Electrophoretic Mobility of DNA in Solutions of High Ionic Strength

The free-solution mobilities of small single-stranded DNA (ssDNA) and double-stranded DNA (dsDNA) have been measured by capillary electrophoresis in solutions containing 0.01-1.0 M sodium acetate. The mobility of dsDNA is greater than that of ssDNA at all ionic strengths because of the greater charge density of dsDNA. The mobilities of both ssDNA and dsDNA decrease with increasing ionic strength until approaching plateau values at ionic strengths greater than similar to 0.6 M. Hence, ssDNA and dsDNA appear to interact in a similar manner with the ions in the background electrolyte. For dsDNA, the mobilities predicted by the Manning electrophoresis equation are reasonably close to the observed mobilities, using no adjustable parameters, if the average distance between phosphate residues (the b parameter) is taken to be 1.7 A degrees. For ssDNA, the predicted mobilities are close to the observed mobilities at ionic strengths <= 0.01 M if the b-value is taken to be 4.1 A degrees. The predicted and observed mobilities diverge strongly at higher ionic strengths unless the b-value is reduced significantly. The results suggest that ssDNA strands exist as an ensemble of relatively compact conformations at high ionic strengths, with b-values corresponding to the relatively short phosphate-phosphate distances through space. SIGNIFICANCE Capillary electrophoresis has been used to study the electrophoretic mobilities of small single-stranded DNA (ssDNA) and double-stranded DNA (dsDNA) in solutions containing 0.01-1.0 M sodium acetate. The mobilities of both ssDNA and dsDNA decrease with increasing ionic strength and approach limiting plateau values at high ionic strengths.
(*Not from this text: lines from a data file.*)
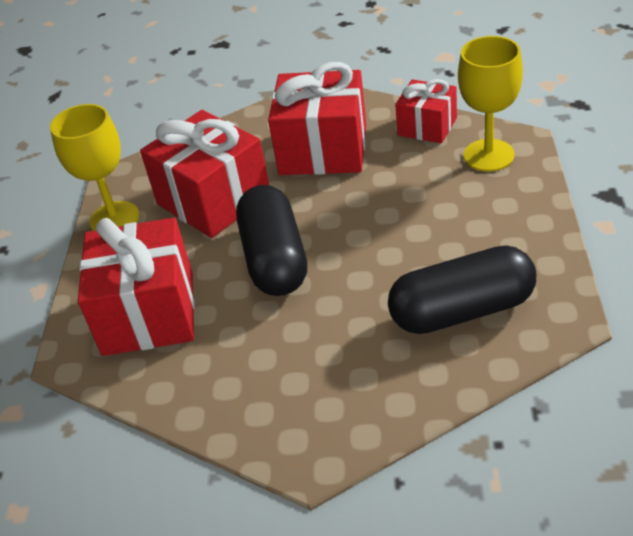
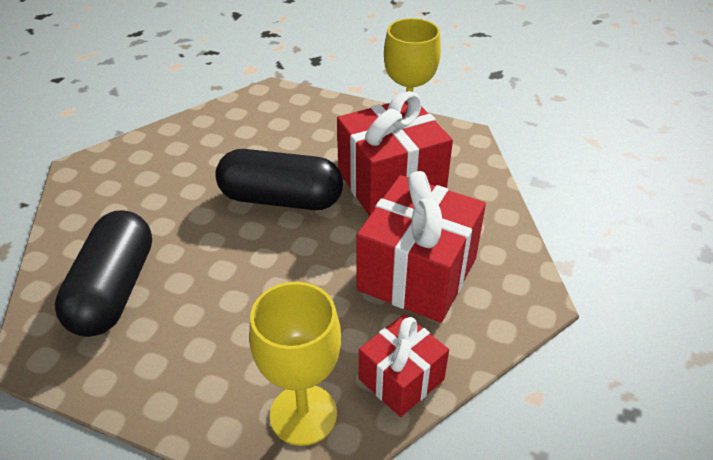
camera: 105 degrees right, 0 degrees up
(148, 313) = (281, 127): red gift -> none

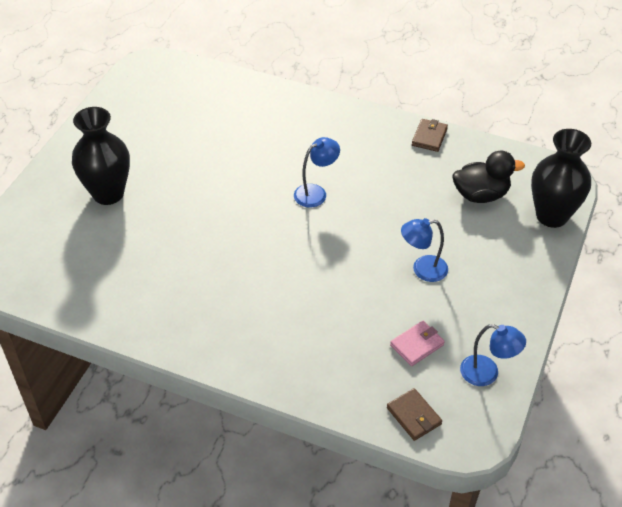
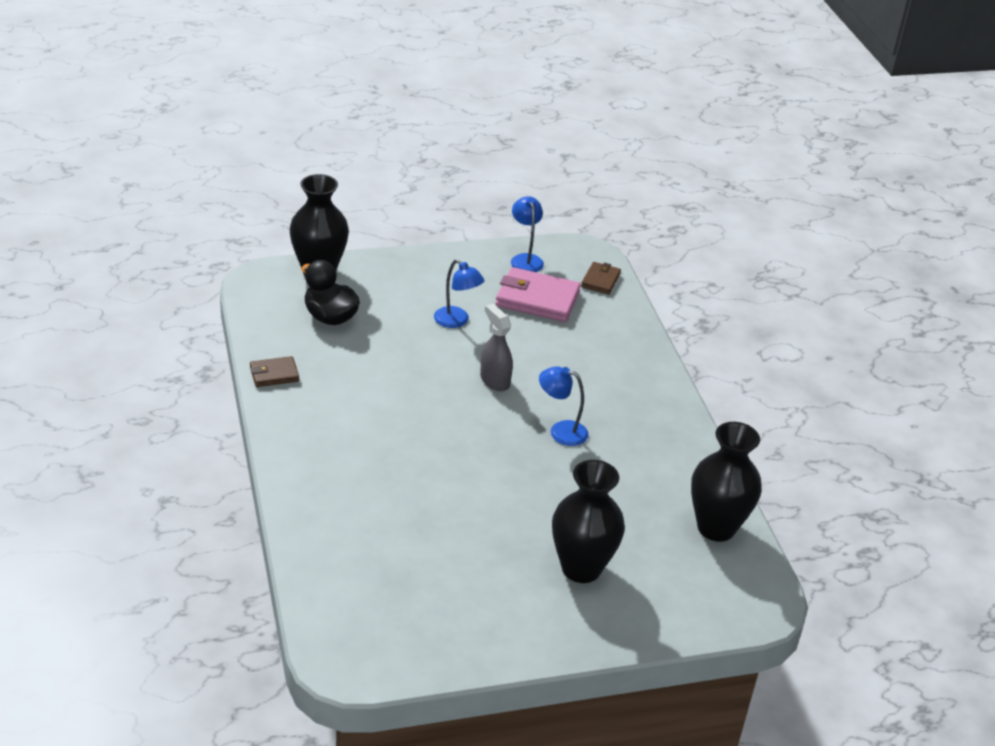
camera: 130 degrees left, 10 degrees down
(64, 288) = (716, 528): none -> black vase
(316, 192) = (428, 419): blue lamp -> blue lamp (560, 431)
(328, 253) = (494, 380): none -> grey spray bottle
(417, 345) = (537, 299): pink wallet -> pink wallet, size x1.82

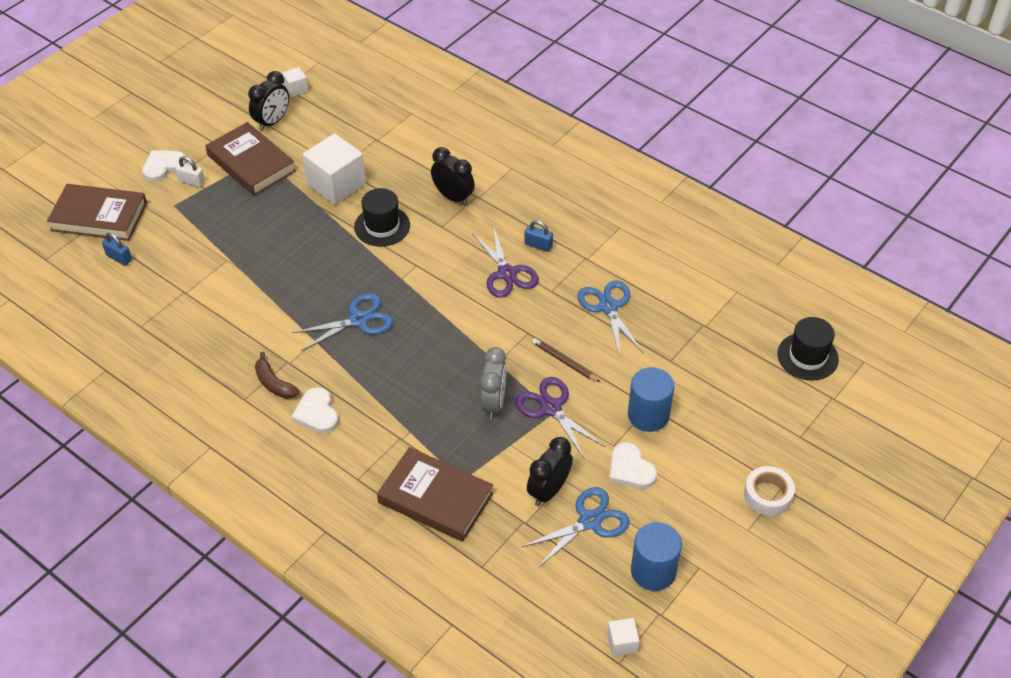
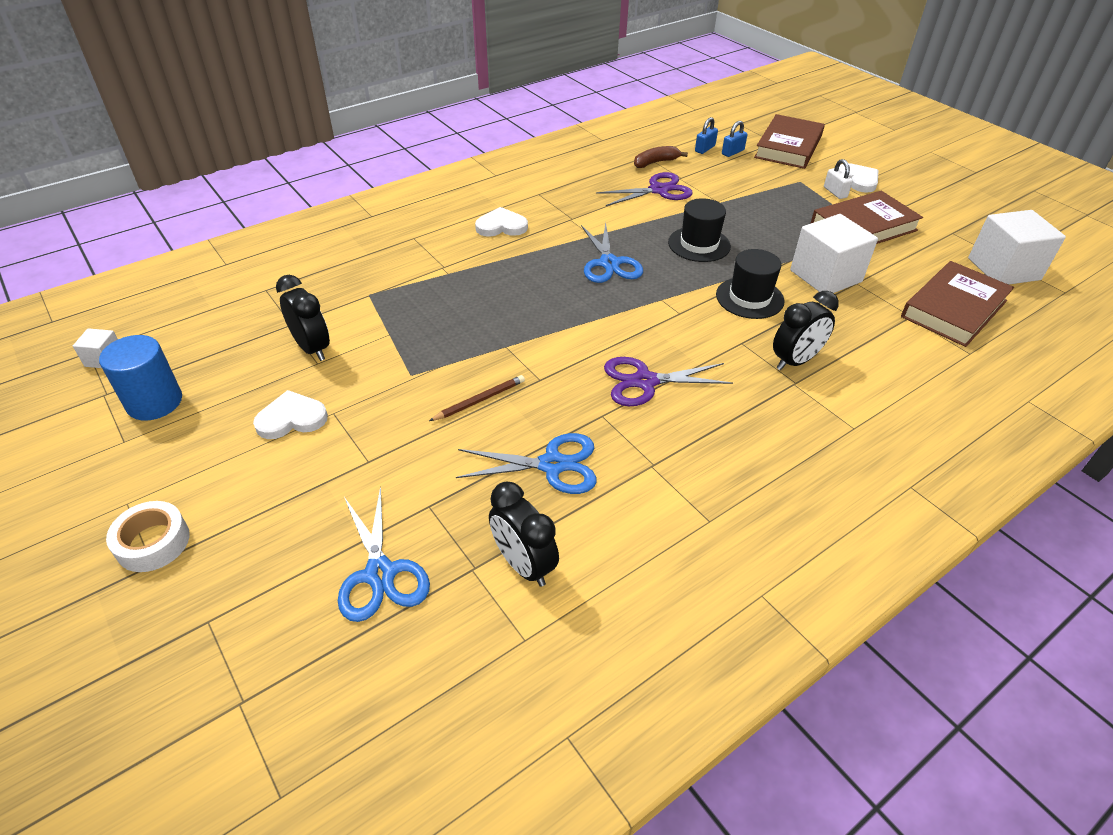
camera: 105 degrees right, 5 degrees down
(191, 181) = (835, 192): white padlock -> white padlock turned 60 degrees counterclockwise
(272, 122) = (937, 247): black clock -> black clock (523, 564)
(274, 383) = (549, 209): brown banana -> brown banana (655, 162)
(296, 89) = (1003, 269): white cube -> white cube, size x2.14
(435, 498) = (360, 276): brown book -> brown book (954, 309)
(493, 403) = (450, 332): grey clock -> none
(538, 245) = (689, 421): blue padlock -> blue padlock (704, 149)
(551, 408) = (418, 374): purple scissors -> purple scissors (659, 190)
(590, 521) = (253, 369): blue scissors -> blue scissors (380, 574)
(648, 415) = (355, 456): blue cylinder -> none
(807, 356) = (341, 698): black hat -> black hat (699, 244)

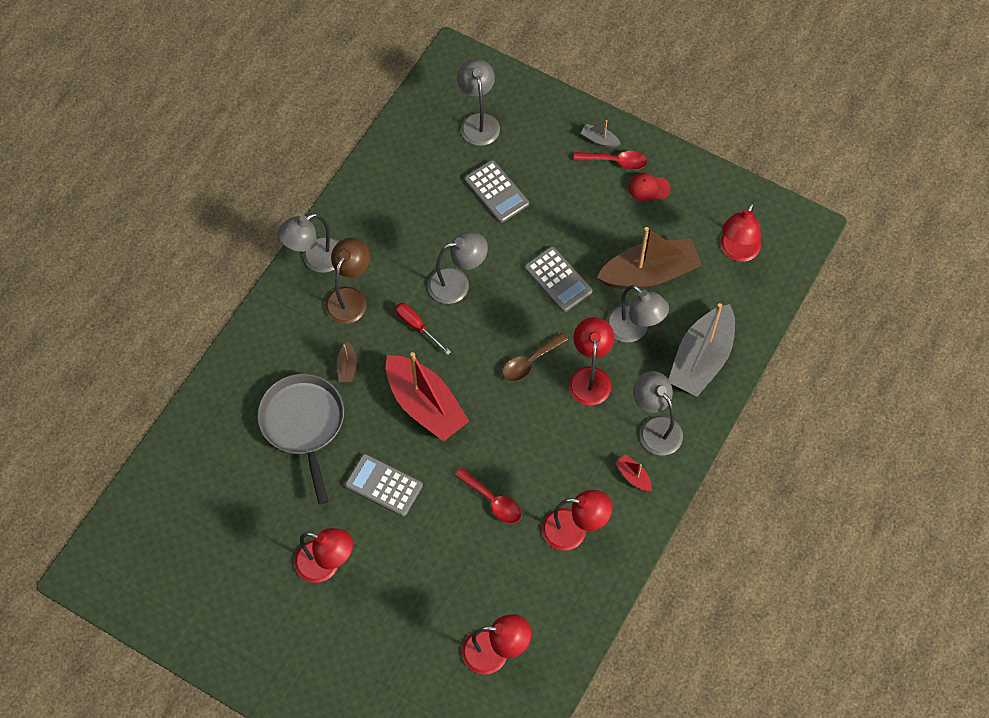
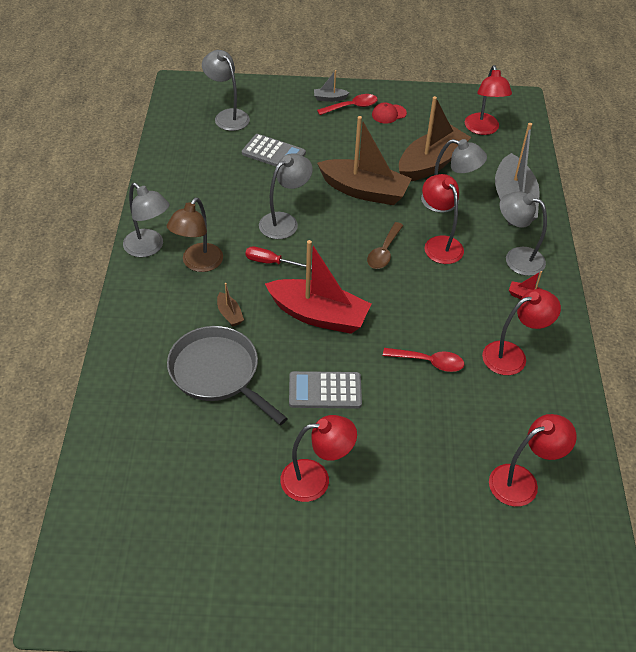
camera: 30 degrees left, 15 degrees down
(315, 259) = (149, 248): grey lamp -> grey lamp turned 75 degrees counterclockwise
(350, 297) = (198, 263): brown lamp -> brown lamp turned 150 degrees counterclockwise
(558, 279) = (364, 191): grey calculator -> brown boat

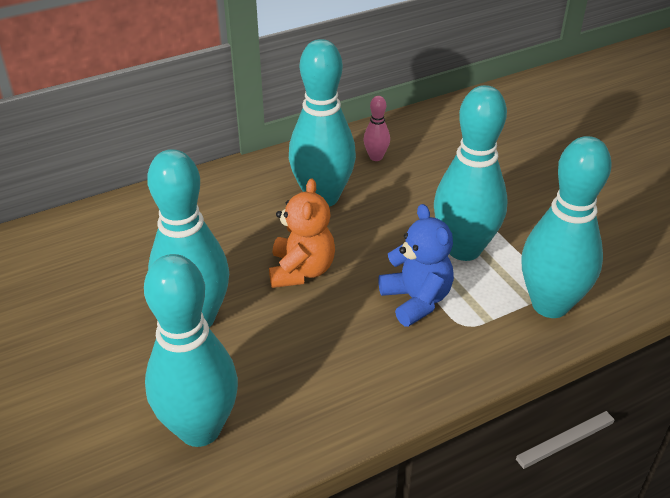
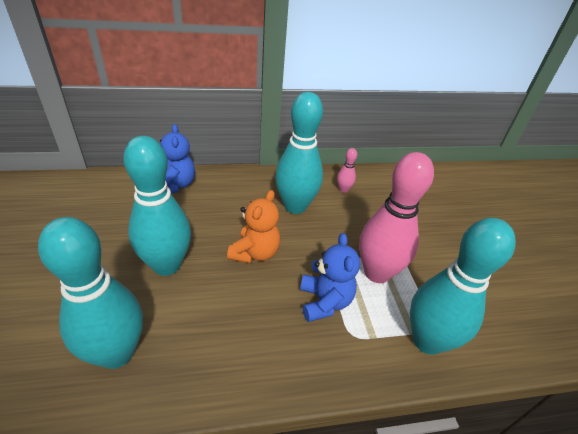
camera: 15 degrees right, 0 degrees up
(139, 216) = (175, 185): none -> blue teddy bear
(464, 249) = (376, 273): turquoise bowling pin -> pink bowling pin

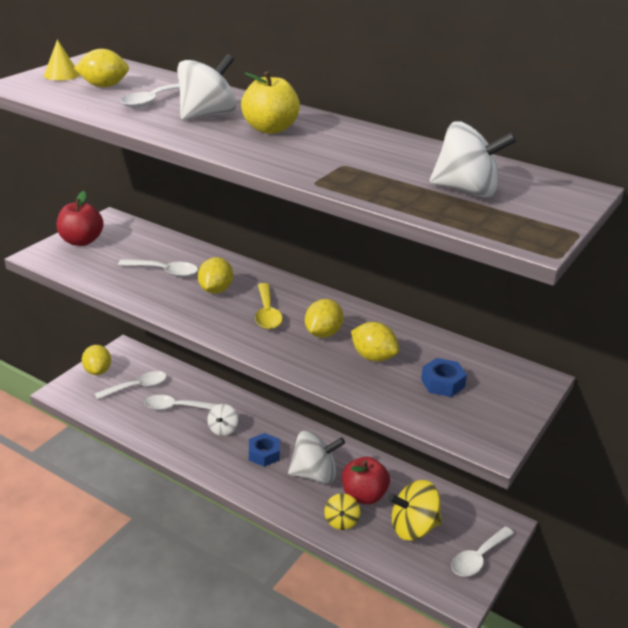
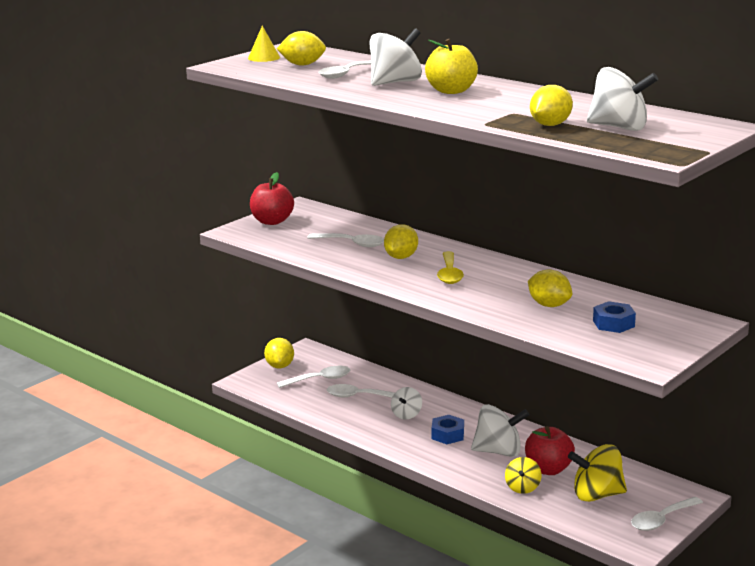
camera: 10 degrees right, 10 degrees down
(323, 333) = (502, 288): yellow lemon -> yellow lemon (550, 125)

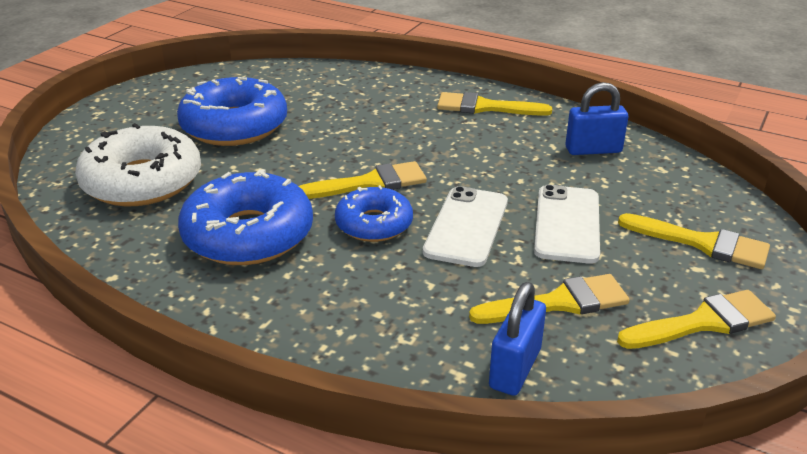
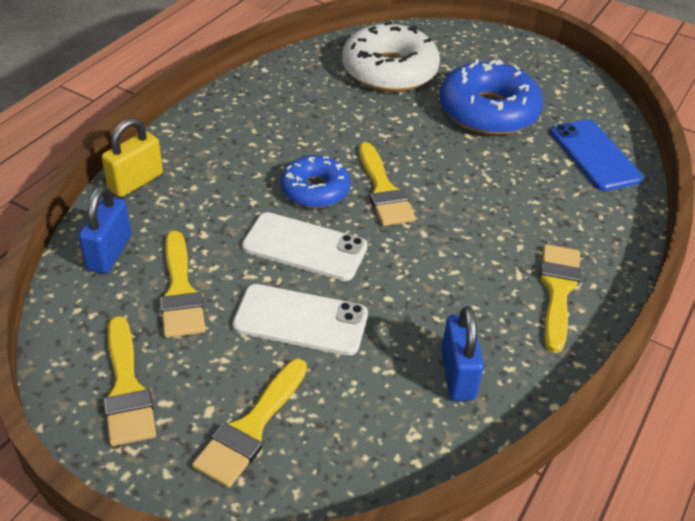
camera: 90 degrees right, 10 degrees up
(248, 234) = (307, 124): blue donut -> none
(308, 82) = (595, 155): none -> blue phone
(373, 366) = (136, 182): none -> yellow padlock
(515, 368) = (109, 253): blue padlock -> blue padlock turned 75 degrees clockwise

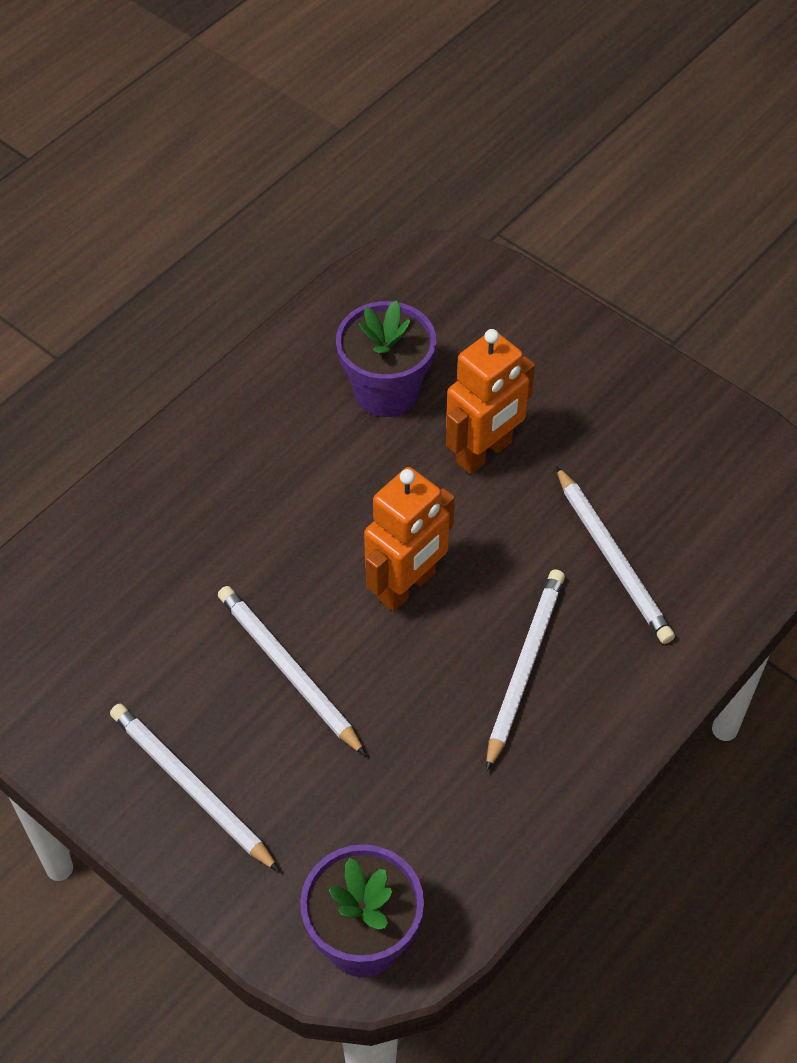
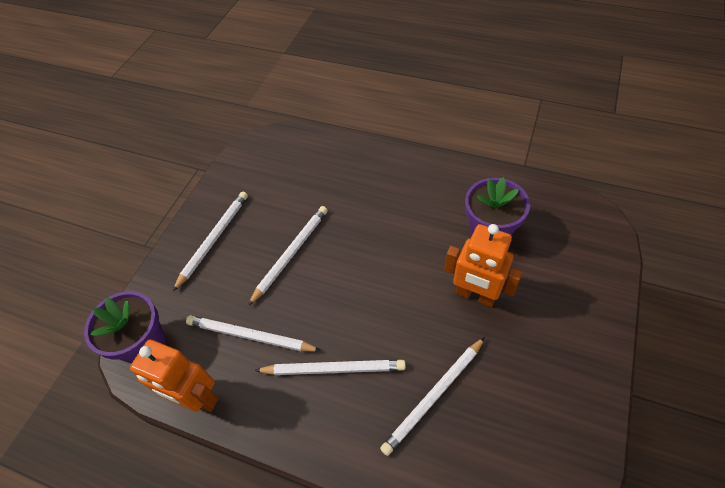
camera: 75 degrees right, 0 degrees up
(407, 587) = (364, 288): orange robot -> orange robot (197, 398)
(420, 769) = (250, 336): none -> white pencil

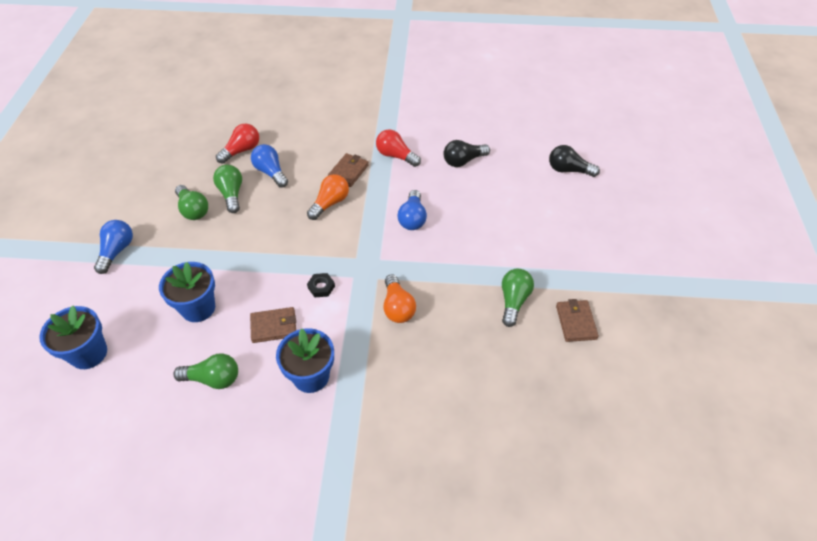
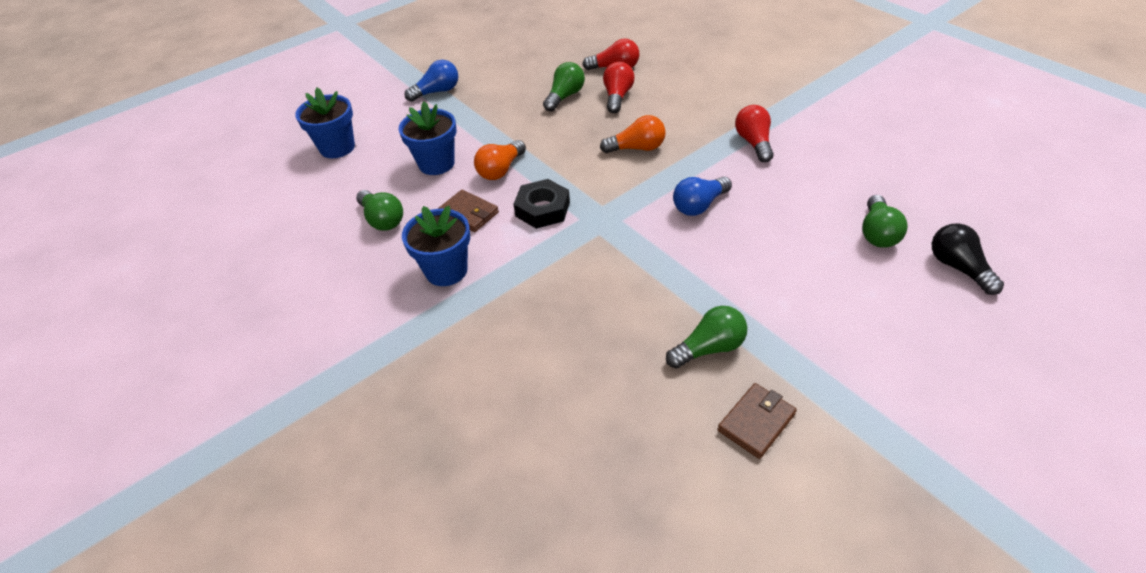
camera: 50 degrees right, 5 degrees down
(193, 210) = (522, 92): green light bulb -> green light bulb (877, 233)
(271, 172) = (617, 97): blue light bulb -> red light bulb
(321, 287) = (542, 209): black nut -> black nut, size x1.77
(348, 172) = (687, 132): brown wallet -> none
(397, 307) = (585, 270): orange light bulb -> orange light bulb (501, 170)
(463, 161) = (825, 186): black light bulb -> none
Hence, the DNA strands undergo similar electrostatic interactions with the ions in the solution. The mobilities predicted by the Manning electrophoresis equation for dsDNA are reasonably close to the observed mobilities at all ionic strengths. However, the predicted mobilities of ssDNA approximate the observed values only if the phosphate-phosphate separation distance decreases with increasing ionic strength. Hence, ssDNA strands appear to exist as an ensemble of configurations that become more compact at high ionic strengths.